Just finished 2030: The Real Story of What Happens to America by Actor-writer-comedian Albert Brooks. The book takes place in the not-too-distant future, and while it is funny, and probably quite prescient, it is just not a novel--it's more a collection of characters wandering through a series of plots, in search of a heart, or even a unifying theme.
It most definitely suffered by comparison to Super Sad True Love Story: A Novel by Gary Shteyngart--which I read a couple of weeks ago.
Super Sad True Love Story (SSTLS) deals with the same premise, and I found it to be a much better book, overall; it grew on me slowly, though, and at page 50, I almost gave up on it as a "gimmick" book...Glad I didn't, as the eventual emotional payoff was worth it.

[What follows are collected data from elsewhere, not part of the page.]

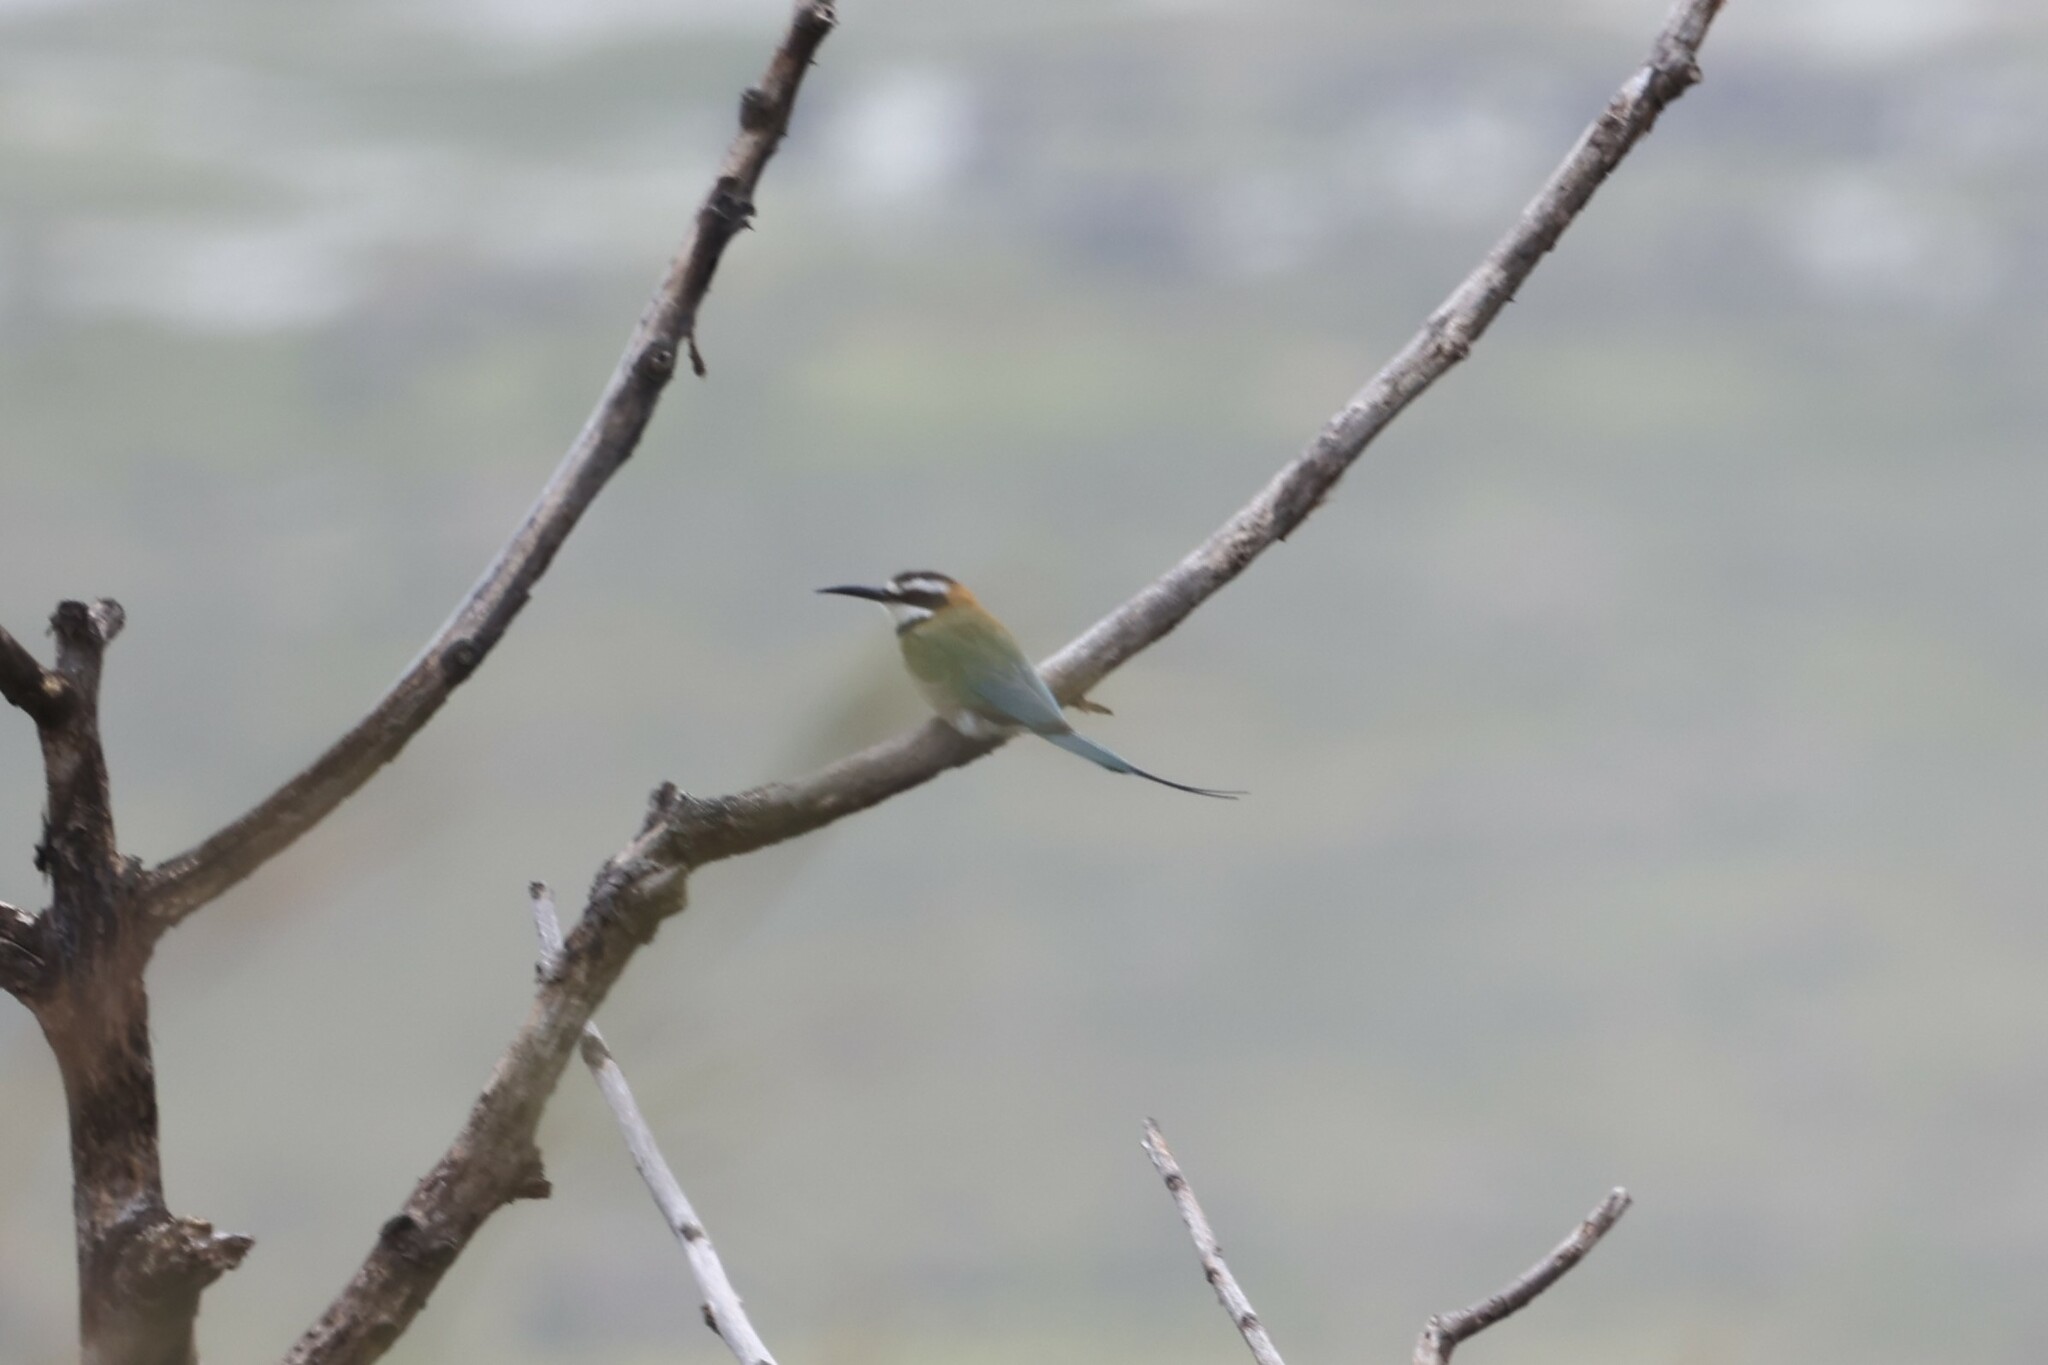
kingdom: Animalia
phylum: Chordata
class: Aves
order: Coraciiformes
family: Meropidae
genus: Merops
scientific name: Merops albicollis
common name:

Both books came out recently, and both are enjoying some success, but personally, I don't think Albert Brooks book would have been published if he wasn't, well, Albert Brooks.
Both humorist-authors see the U.S. as heading toward becoming an economic "also ran" (duh) and see the population's widening age-and-money gap as a source of contention in the near future, with young and old furiously haggling for bigger pieces of the country's dwindling funds (double duh).
Some of the things that SSTLS foresees in our future are funnier and seems just as likely--constant shopping on our ever-present "apparati" (like an iPhone, plus some) as well as "Onionskin" brand see-though jeans, made to showcase young women's shaved genitalia. I can't say I am looking forward to that potential clothing fad--though many current styles ("booty shorts" for one) seems nearly as odd.
Anyway, it's a brave new--or nude--world a comin,' according to our current novelists. Be prepared.
Meanwhile, I'm back to re-reading Jane Austen; this time it is Emma. And some non-fiction... More on that later.